═════ Texte du document ═════

À quand la journée des femmes nulles ?

On en revient aussi à la tentation énervante d’aduler les femmes les plus brillantes et extraordinaires à l’occasion de la Journée internationale des femmes. D’ailleurs, j’ai toujours voulu qu’on crée une journée internationale des femmes nulles. Ça nous permettrait d’évoquer Parise Leandra Marciana Gale : ce mannequin a tellement bu dans l’avion qu’en arrivant à Londres il se croyait encore au Maroc. Dans le monde des affaires, citons Sheryl Sandberg (directrice générale de Facebook), figure autoproclamée du féminisme suite à la publication de son livre En avant toutes. Elle n’est plus en odeur de sainteté en raison de sa gestion des nombreuses polémiques dont Facebook fait l’objet.
Et n’oublions pas Elizabeth Holmes, 35 ans, qui a été comparée à Steve Jobs pendant un temps : aujourd’hui, elle est accusée d’avoir escroqué les investisseurs de sa start-up, Theranos, qui promettait une nouvelle technologie permettant de réaliser des tests sanguins à bas prix. Je plaisante, bien sûr. Malgré tout, il est légitime de se rebeller contre les attentes lassantes selon lesquelles les femmes devraient toujours être plus compétentes, honnêtes, généreuses et admirables. Exigeons, comme tous les hommes, un droit à l’incompétence, à la fainéantise et à l’inefficacité. Voilà l’égalité, la vraie.

═════ Données affichées ═════

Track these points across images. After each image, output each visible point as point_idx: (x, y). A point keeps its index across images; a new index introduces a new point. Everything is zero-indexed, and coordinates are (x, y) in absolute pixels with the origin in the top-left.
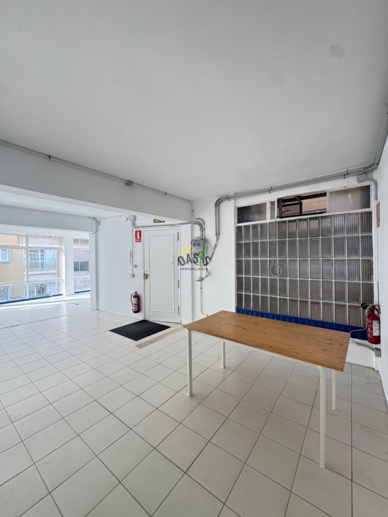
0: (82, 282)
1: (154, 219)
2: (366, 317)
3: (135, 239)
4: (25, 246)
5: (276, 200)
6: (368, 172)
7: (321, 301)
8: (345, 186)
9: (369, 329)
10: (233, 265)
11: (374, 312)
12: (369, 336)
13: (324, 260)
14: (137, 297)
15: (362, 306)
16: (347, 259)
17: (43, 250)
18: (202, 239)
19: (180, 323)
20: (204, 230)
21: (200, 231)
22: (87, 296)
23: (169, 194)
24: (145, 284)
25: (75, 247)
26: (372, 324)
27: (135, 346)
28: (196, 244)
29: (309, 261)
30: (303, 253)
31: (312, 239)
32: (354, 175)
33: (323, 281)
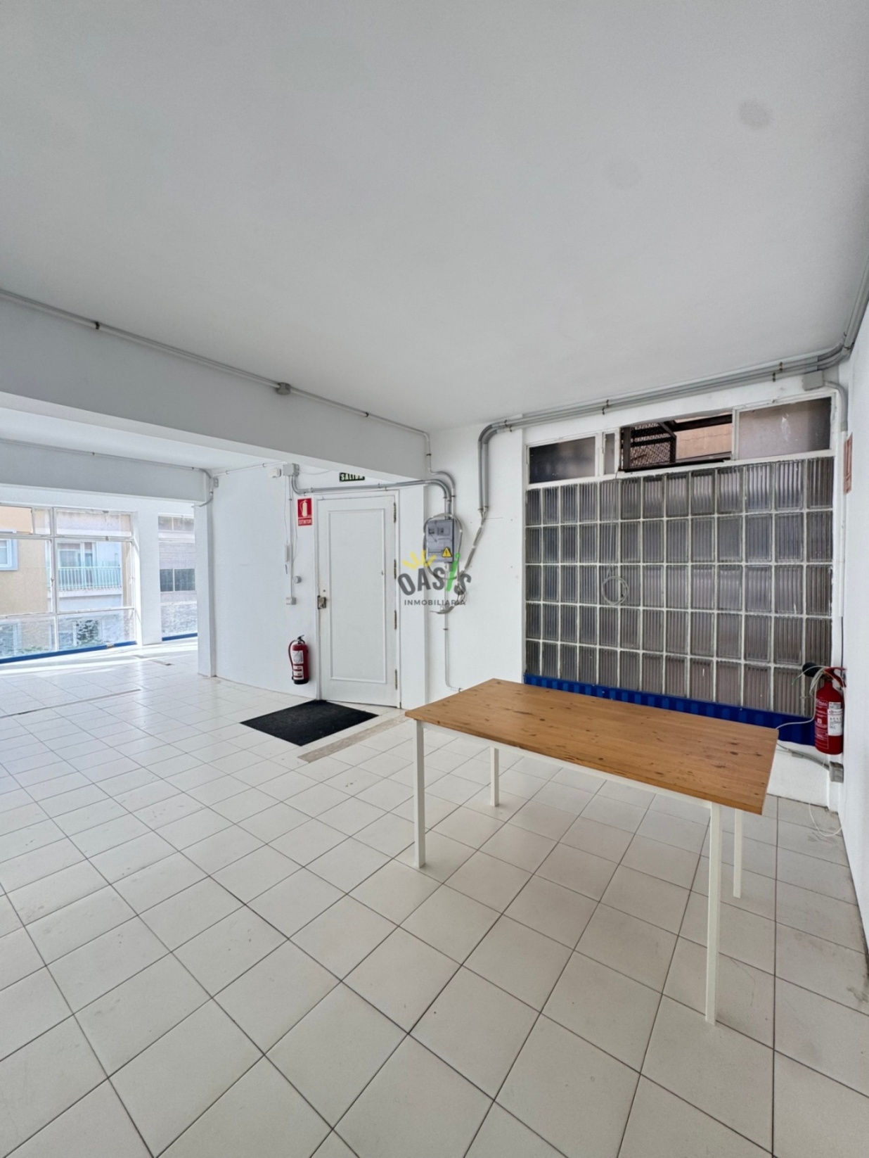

═════
═════ Données affichées ═════

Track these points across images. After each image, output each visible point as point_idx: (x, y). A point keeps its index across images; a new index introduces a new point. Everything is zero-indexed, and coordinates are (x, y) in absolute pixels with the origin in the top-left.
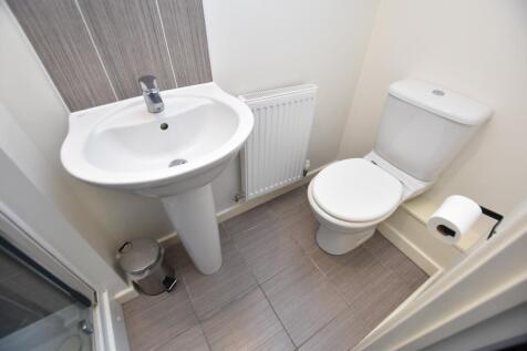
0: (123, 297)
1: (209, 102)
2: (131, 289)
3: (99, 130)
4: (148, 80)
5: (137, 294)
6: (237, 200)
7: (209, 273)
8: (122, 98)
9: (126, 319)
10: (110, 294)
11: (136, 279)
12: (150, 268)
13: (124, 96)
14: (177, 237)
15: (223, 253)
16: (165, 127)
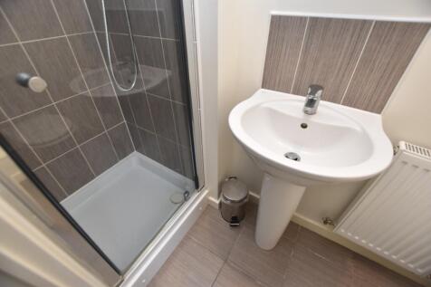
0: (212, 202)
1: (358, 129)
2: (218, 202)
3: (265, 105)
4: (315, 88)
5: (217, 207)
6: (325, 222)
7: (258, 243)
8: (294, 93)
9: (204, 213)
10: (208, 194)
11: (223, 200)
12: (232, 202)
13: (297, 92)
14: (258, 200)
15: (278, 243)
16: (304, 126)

═════

Consigne 1:
Résumez en deux phrases le texte sur la journée des femmes nulles.
Consigne 2:
Recopiez fidèlement le passage du texte sur la journée des femmes nulles qui va de « À quand la journée » à « dont Facebook fait l’objet. ».
Consigne 3:
Dressez la liste de toutes les femmes que le texte sur la journée des femmes nulles cite nommément.
Appuyez-vous uniquement sur le texte.

Corrigé 1:
Sur le ton de la plaisanterie, le texte imagine une journée internationale des femmes nulles, qui permettrait d'évoquer Parise Leandra Marciana Gale, Sheryl Sandberg ou Elizabeth Holmes plutôt que d'aduler les femmes les plus brillantes. Il juge légitime de se rebeller contre l'attente que les femmes soient toujours plus compétentes, honnêtes, généreuses et admirables, et réclame pour elles, comme pour tous les hommes, un droit à l'incompétence, à la fainéantise et à l'inefficacité.

Corrigé 2:
À quand la journée des femmes nulles ?

On en revient aussi à la tentation énervante d’aduler les femmes les plus brillantes et extraordinaires à l’occasion de la Journée internationale des femmes. D’ailleurs, j’ai toujours voulu qu’on crée une journée internationale des femmes nulles. Ça nous permettrait d’évoquer Parise Leandra Marciana Gale : ce mannequin a tellement bu dans l’avion qu’en arrivant à Londres il se croyait encore au Maroc. Dans le monde des affaires, citons Sheryl Sandberg (directrice générale de Facebook), figure autoproclamée du féminisme suite à la publication de son livre En avant toutes. Elle n’est plus en odeur de sainteté en raison de sa gestion des nombreuses polémiques dont Facebook fait l’objet.

Corrigé 3:
- Parise Leandra Marciana Gale
- Sheryl Sandberg
- Elizabeth Holmes